39 Sometimes we reach out to each other in a way (language) that the other does not understand.
Someone wants a hug and their partner brings them a gift. Someone plans an elaborate evening out with a group of friends, when their partner really just wants to stay home and spend time one on one. One person is missing the other and wants to spend time with them, but the other is working overtime to afford a special birthday gift…. This even works with parents and kids… Dad works long hours to provide nice things, but the kid wishes he would come to their sporting events. Mom makes dinner and cleans the house for the kids to have a nice home, but the kid wishes the mom would notice their good grades….

40 Come up with some examples like on the previous slide of how good intentions may not get the results a person wants or the meaning may be lost if people are speaking different “languages” Be ready to share some examples….
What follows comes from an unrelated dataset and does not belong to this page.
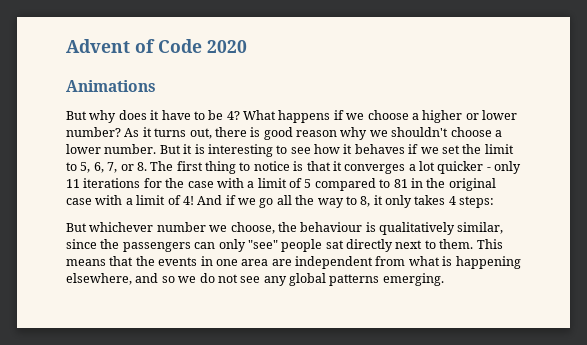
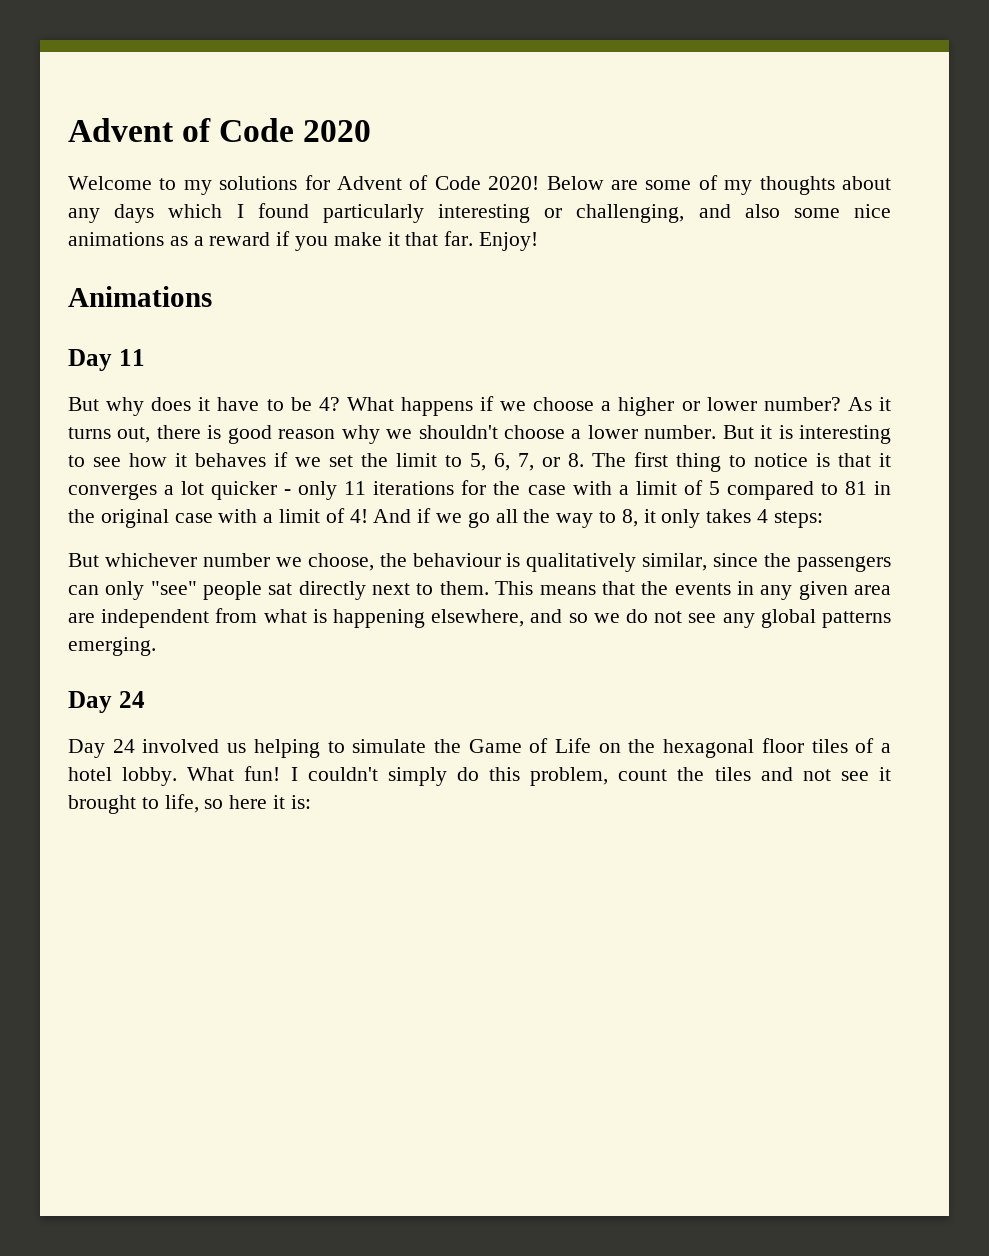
(247, 46) none -> [68,175,891,195] [68,203,891,223] [68,231,539,251] // Welcome to my solutions for Advent of Code 2020! Below are some of my thoughts about any days which I found particularly interesting or challenging, and also some nice animations as a reward if you make it that far. Enjoy!
(156, 86) none -> [68,349,145,371] // Day 11
[215,259,238,266] one -> [760,581,848,600] any given
(444, 279) none -> [68,691,145,713] [68,738,892,758] [68,766,891,786] [68,794,311,814] // Day 24 // Day 24 involved us helping to simulate the Game of Life on the hexagonal floor tiles of a hotel lobby. What fun! I couldn't simply do this problem, count the tiles and not see it brought to life, so here it is:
41 In all relationships… Everyone wants to feel loved and cared about, but when we speak different Love Language it is easy for these messages to get lost and go unnoticed.

42 There are five love languages.
Words of Affirmation Quality Time Receiving Gifts Acts of Service Physical Touch Let’s look at each one.

43 What is YOUR Love Language?
The simple test…. We are having you take the “teen” and the “child” version of this test. Record your results on the page in your packet. Primary: ________________ Secondary: __________________

44 Language #1 Words of affirmation
Compliments Words of appreciation Words of encouragement. Kind words – tone of voice matters a lot! Positive notes, cards

45 Language #2: Quality time
Quality time is spending time with each other, without being distracted by other things around you. The focus is on being together Talk long walks together Take trips One on one No interruptions, put the phone down Conversation

46 Language #3: Receiving Gifts
Cost doesn’t matter The thought and effort are what shows love Could be homemade etc… Give gifts on special occasions and “just because” Gifts are visual, tangible representations of caring

47 Language #4: Acts of Service
Acts of service is love expressed by actions. Helping with chores Acts of kindness Doing something nice for a person to help them Takes time and effort

48 Language #5: Physical Touch
No, it’s not just about sex. Hugs Holding hands Pat on the back High five, fist bump Shoulder rub We all have a need to have physical touch in our lives, from the time we are infants People who express love in this way have a greater need than others.

49 What if you feel loved by EVERYTHING!
If you found that you responded well to all of the love languages that is SUPER COOL! You are an easier person to show love too and you are probably pretty good at showing love to others in a variety of ways. Pay attention to the languages of those around you and don’t just assume that everyone will feel loved by the things that you feel loved by – you need to be sure to be aware of those differences 

50 No matter what the form of love you show,
It’s not really love if you are expecting something in return. Love is freely given, in a way that the other person can understand, with no demands on the other person to give back in the same way. Real love is not as much an emotion as it is a choice and a series of actions to express that choice

51 This works in any relationship between two people.
HOMEWORK!! This week: Have one other person in your life take the love languages quiz and discuss with this what the concept of love languages means and how it impacts all relationships.. You will then turn in a reflection paragraph – what were the results of the test? What did you discuss or learn from the conversation? (you could choose a sibling, parent, friend, boyfriend, girlfriend, aunt, uncle, anyone you feel close to…. (that isn’t in this class or another period!)